Le second chiffre porte sur la maintenance. Le live patching couvre désormais environ 80 % des scénarios de mise à niveau courants sans fenêtre de maintenance. Pour une équipe qui exploite des clusters d’inférence en production, où chaque arrêt planifié entre en conflit avec des objectifs d’utilisation GPU, c’est le détail qui décide de la fréquence réelle des correctifs.

Une passerelle vers plus de 150 modèles, mais encore en preview

À côté du partage multi-tenant, Broadcom a mis en preview une passerelle IA capable de court-circuiter l’accès à plus de 150 modèles open source et open-weights, avec des contrôles d’autorisation par application. La thèse de fond est claire : les entreprises ne veulent pas s’engager sur un seul fournisseur de modèles, mais disposer d’un catalogue gouverné où elles basculent d’un modèle à l’autre selon le coût, la latence ou la conformité.

La différence avec les catalogues d’Amazon, Microsoft et Google tient au lieu d’exécution : la version Broadcom tourne entièrement dans l’infrastructure du client. Pour une donnée qui ne doit pas quitter le périmètre, c’est la distinction qui compte — même si la fonction reste en preview, sans date de disponibilité générale annoncée, tout comme le support GitOps et le stockage objet natif.

Ce qui manque encore, et le risque d’enfermement

Le tableau a ses zones d’ombre, et il faut les nommer. Le GitOps et le stockage objet natif restent en tech preview : deux briques que les équipes de platform engineering considèrent désormais comme des prérequis, pas des options. Et si la passerelle de modèles promet de ne pas enfermer sur un fournisseur de modèles, elle enferme sur Broadcom : toute la pile — hyperviseur, Kubernetes, load balancing, passerelle IA — est vendue par le même éditeur sous un modèle d’abonnement VCF que beaucoup de clients historiques jugent plus coûteux que leurs anciennes licences vSphere.

Ce point est le vrai contre-argument. L’économie des GPU est séduisante, mais elle s’obtient au prix d’une dépendance renforcée à un éditeur qui a déjà montré qu’il savait faire monter les prix. Un calcul FinOps honnête doit donc intégrer non seulement le coût du silicium, mais aussi celui de la licence et de la sortie — le coût de la migration si vous décidez un jour de repartir.

La pression d’un calendrier de fin de support

Ce virage vers l’IA ne se fait pas dans le vide. TechTarget résume la position de Broadcom sans détour : l’éditeur court contre l’horloge des fins de support de l’ancien parc VMware, et utilise les nouvelles capacités IA et Kubernetes comme incitation à migrer. Depuis la finalisation du rachat de VMware pour environ 69 milliards de dollars en novembre 2023, Broadcom a restructuré la licence autour de l’abonnement, au détriment des licences perpétuelles vSphere — un virage qui a provoqué la colère de nombreux clients historiques, poussés vers des bundles VCF plus coûteux.
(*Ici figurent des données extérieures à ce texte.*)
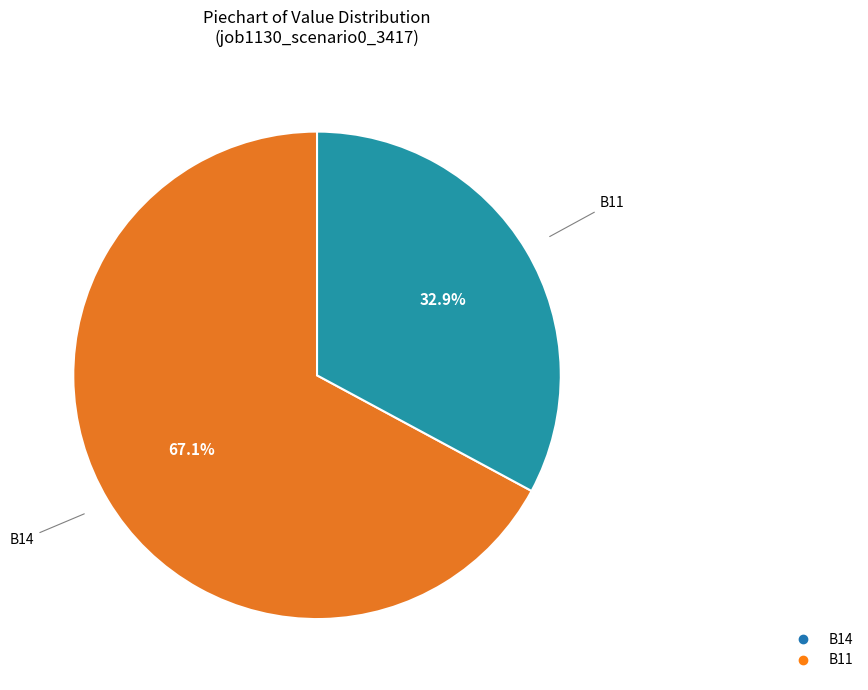

Is B14 the majority of the pie?

Yes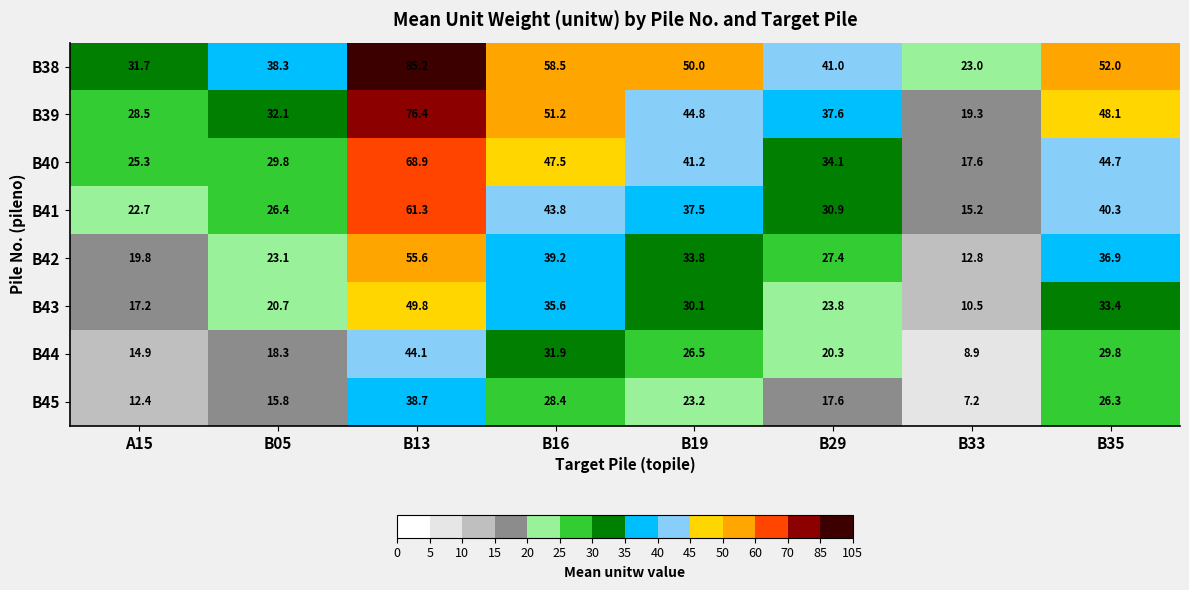

What is the greatest value displayed?

85.2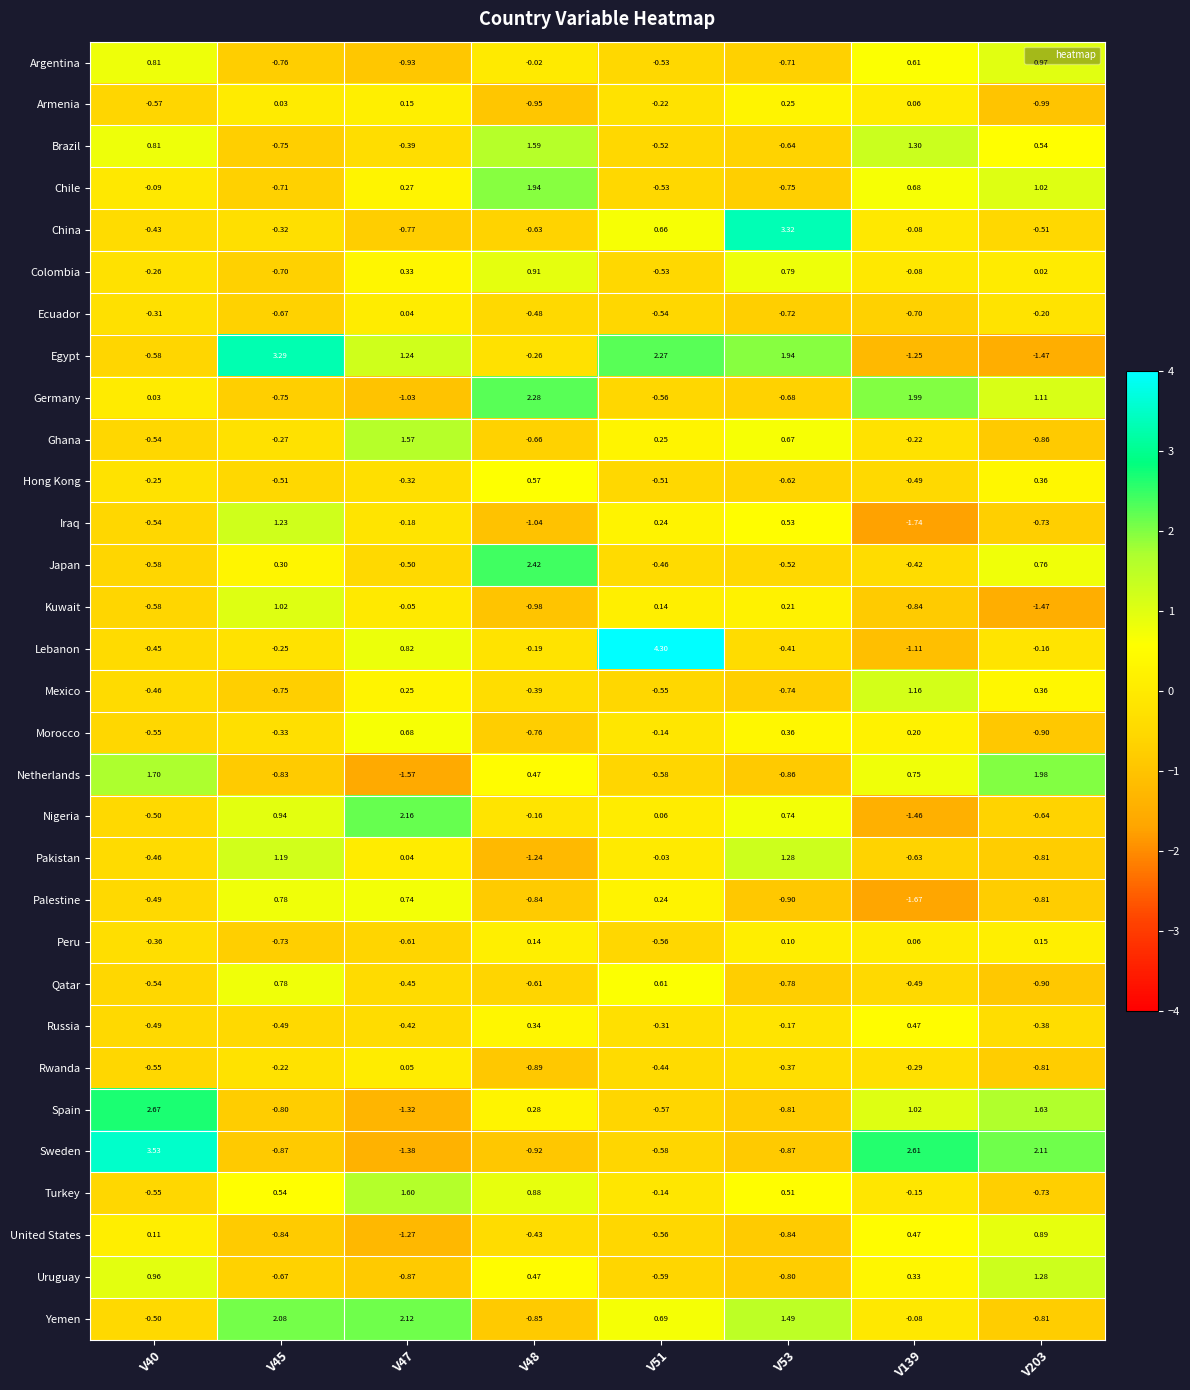

Which series has the widest spread of values?

Lebanon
Le contexte concurrentiel encadre le tout. Amazon a, de son côté, étendu les gains de performance d’Aurora Serverless v4 à cinq nouvelles régions le 31 août — la même course vers l’infrastructure « AI-native », mais par la voie du cloud public et de la consommation plutôt que du cloud privé et de la propriété.

Verdict

Si vos données sont réglementées et que votre parc de GPU est suffisamment utilisé, le message de VCF 9.1.1 mérite d’être chiffré : un cluster consolidé avec partage multi-tenant, live patching et load balancing virtualisé peut rendre l’inférence sur site compétitive face au prix au jeton d’un hyperscaler — à condition que le taux d’utilisation reste élevé, car une infrastructure possédée qui dort est la plus chère de toutes. Si votre charge est élastique ou sporadique, la facturation à la consommation d’AWS, Azure ou GCP reste imbattable : la propriété ne se justifie que par l’utilisation continue. Si vous êtes encore sur VCF 8 ou plus ancien, la question n’est pas de savoir si vous migrerez, mais quand — et la fenêtre de fin de support fait de cette migration votre décision de coût la plus urgente, bien avant le choix du modèle d’IA.